On 29 June at 11:15 Viktorija Kukuškina will defend her doctoral thesis “Understanding the mechanisms of endometrial receptivity through integration of ‘omics’ data layers”.
Research Professor in Bioinformatics Reedik Mägi
Professor of Biotechnology Andres Metspalu
Professor of Reproductive Medicine Andres Salumets
Professor Stephan Beck, Cancer Institute University College London, UK
According to the World Health Organization, over 10% of females in a stable relationship are suffering from involuntary infertility/subfertility worldwide. Untangling the reasons for this is difficult because female reproduction is a sophisticated matter and can be affected by many factors such as health, accompanying diseases, genetic background, environment, and lifestyle.
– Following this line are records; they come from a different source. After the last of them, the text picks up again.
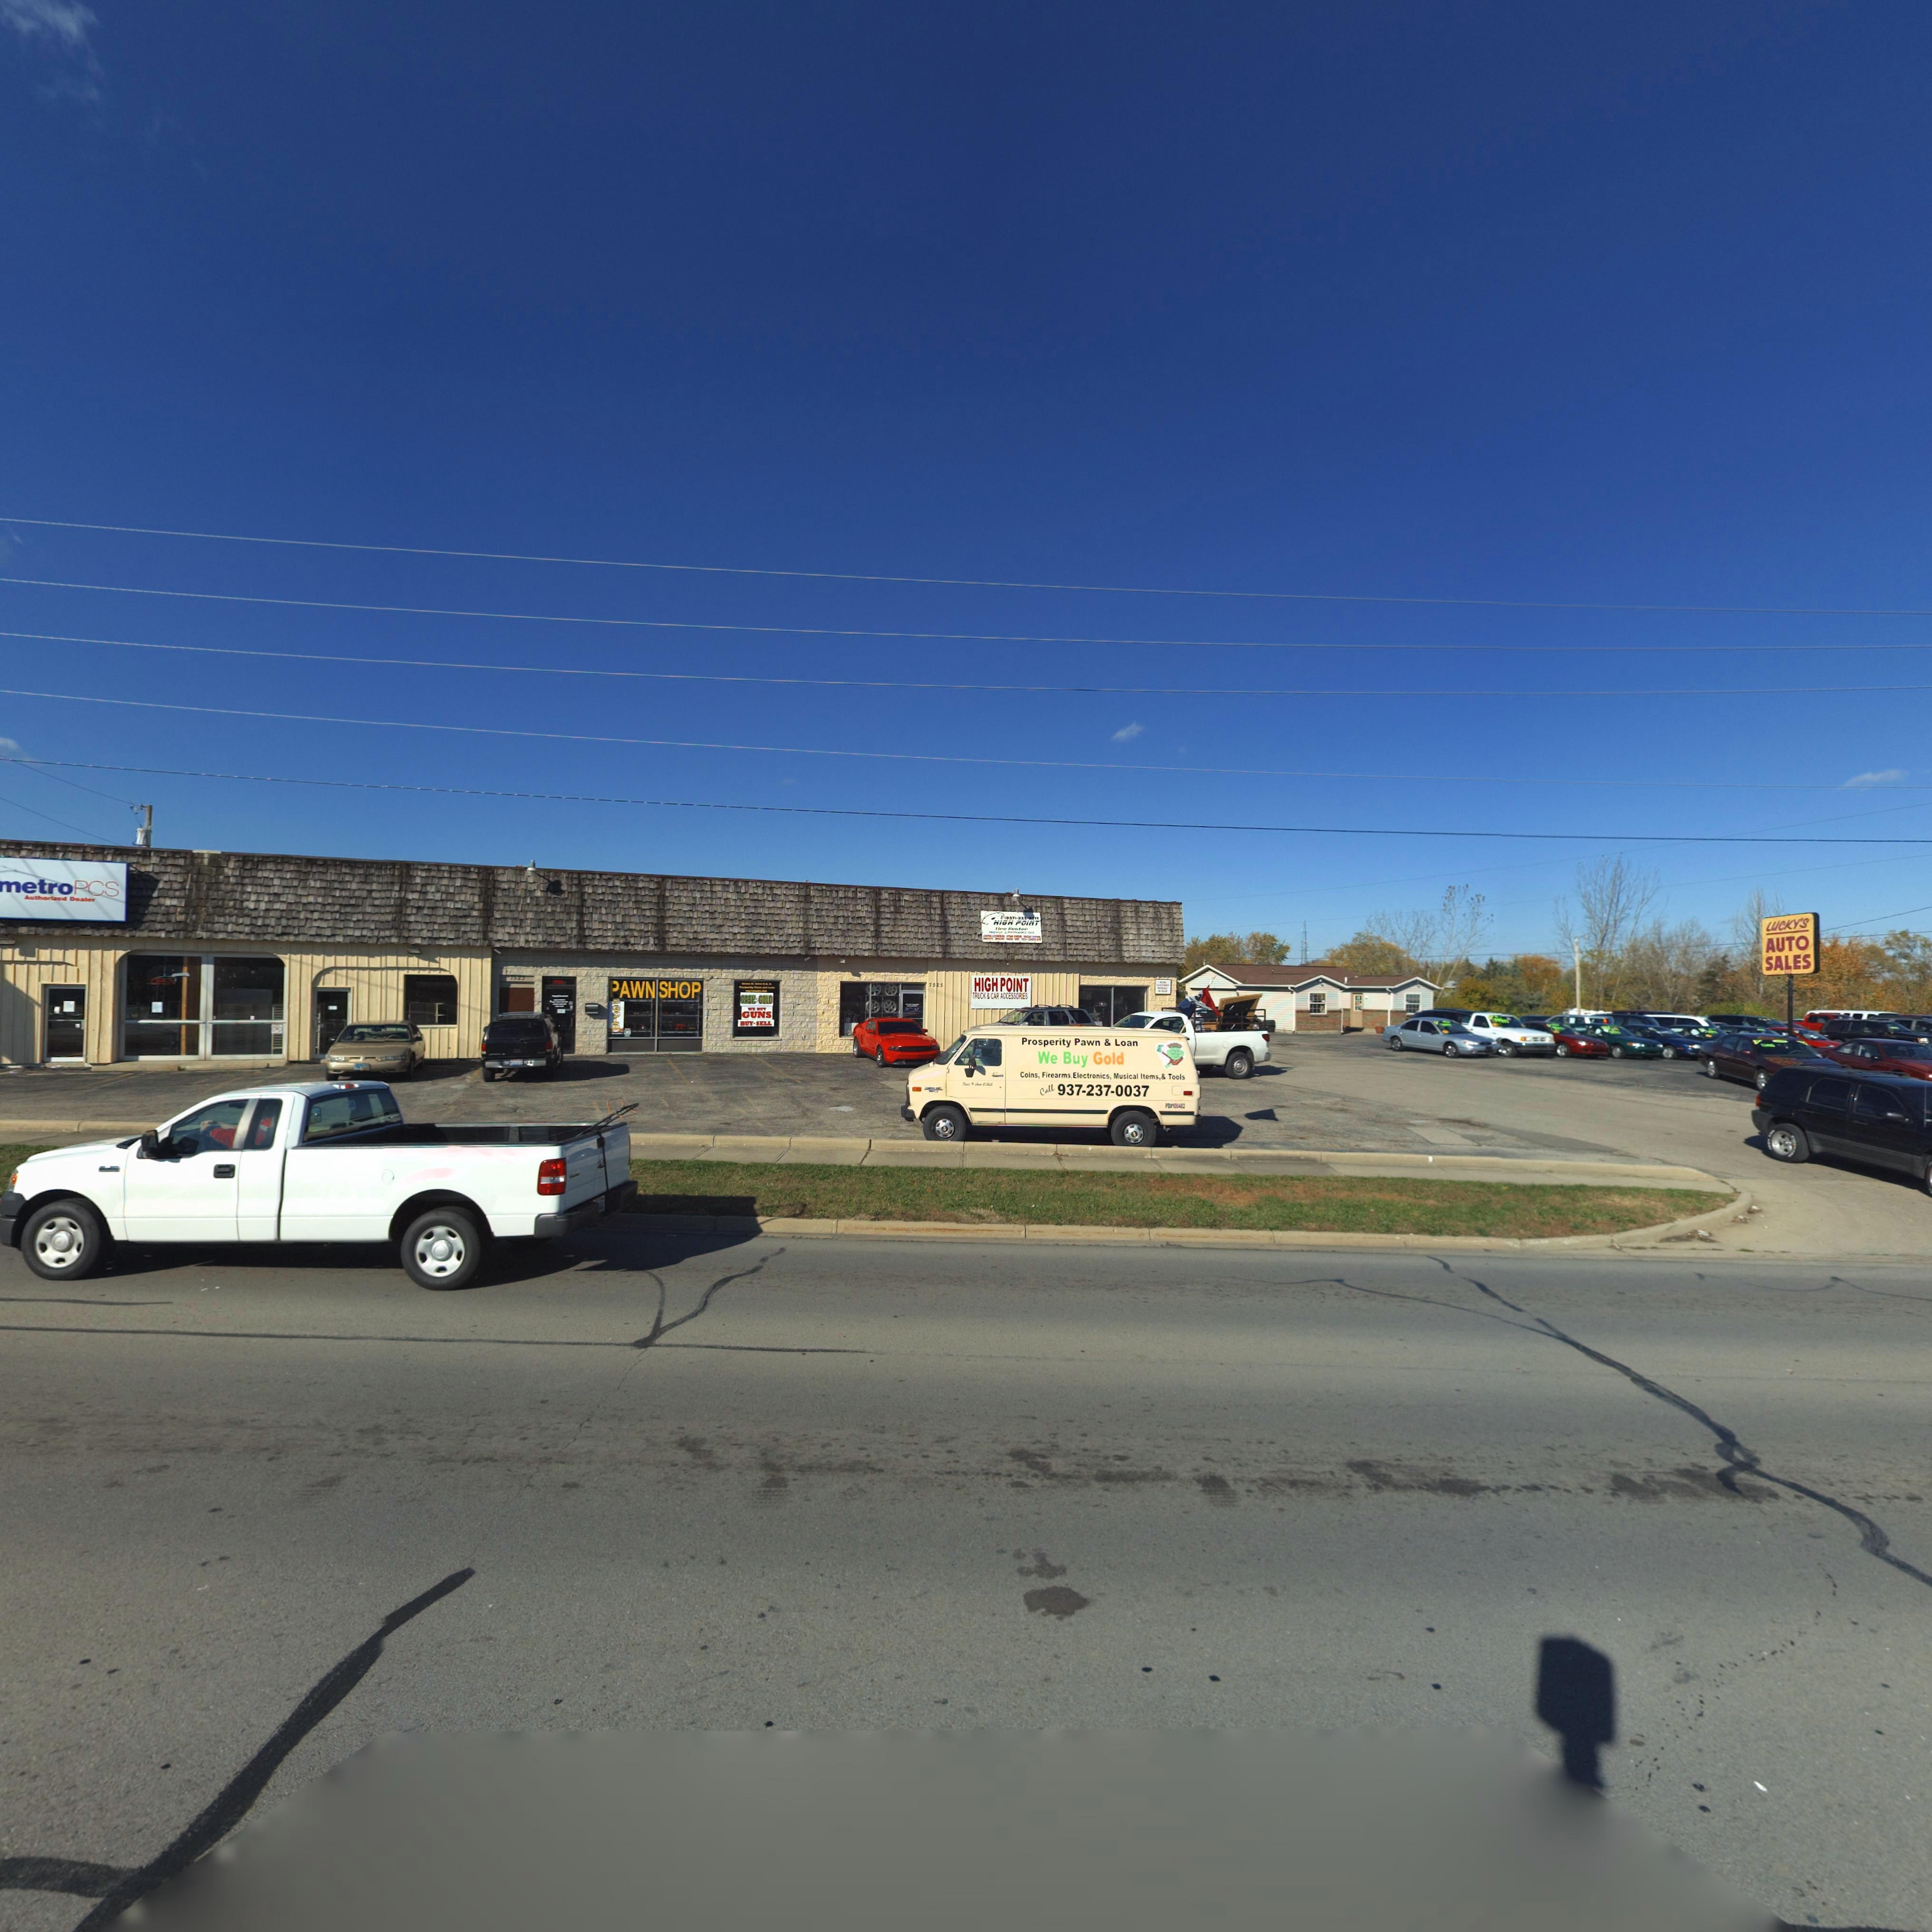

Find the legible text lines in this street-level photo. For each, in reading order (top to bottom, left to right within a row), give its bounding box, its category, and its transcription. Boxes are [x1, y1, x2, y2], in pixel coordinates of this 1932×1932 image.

[0, 878, 121, 898] BusinessName: metroPCS
[993, 919, 1042, 926] BusinessName: HIGH POINT
[1764, 917, 1810, 932] BusinessName: LUCKY'S
[1765, 935, 1810, 953] BusinessName: AUTO
[1764, 953, 1811, 972] BusinessName: SALES
[509, 975, 526, 981] StreetNumber: 7523
[928, 982, 944, 988] StreetNumber: 7525
[974, 977, 1029, 993] BusinessName: HIGH POINT
[740, 994, 773, 1005] BusinessName: CASH*GOLD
As a specific example, embryo implantation – its attachment to the uterine lining (endometrium) – occurs only during a relatively short period of time, called the window of implantation (WOI), when the endometrium is most receptive to an embryo. This is critical for a commonly used fertility treatment of in vitro fertilizaton (IVF) – and to make matters more complex, the WOI is not the same for everyone, but adjusted by an interlocking system of biological regulation mechanisms. Thus, to provide successful IVF, it is important to know these exact regulation mechanisms – and, since they interact with one another, to understand how they work together, not just individually. We used pairwise integration of data from different layers of genetic regulation, such as RNA, microRNA, and DNA methylation, called together the ‘omics’ layers, and showed the advantage of the data integration approach over the usage of just a single ‘omics’ layer. As a result, we obtained the lists of novel potential biomarkers that could regulate WOI, validated some previously known receptivity biomarkers, and showed that integration of different ‘omics’ layers helps to avoid false-positive results. With our work, we encourage other researchers in the female reproduction field to integrate several data layers for further studies.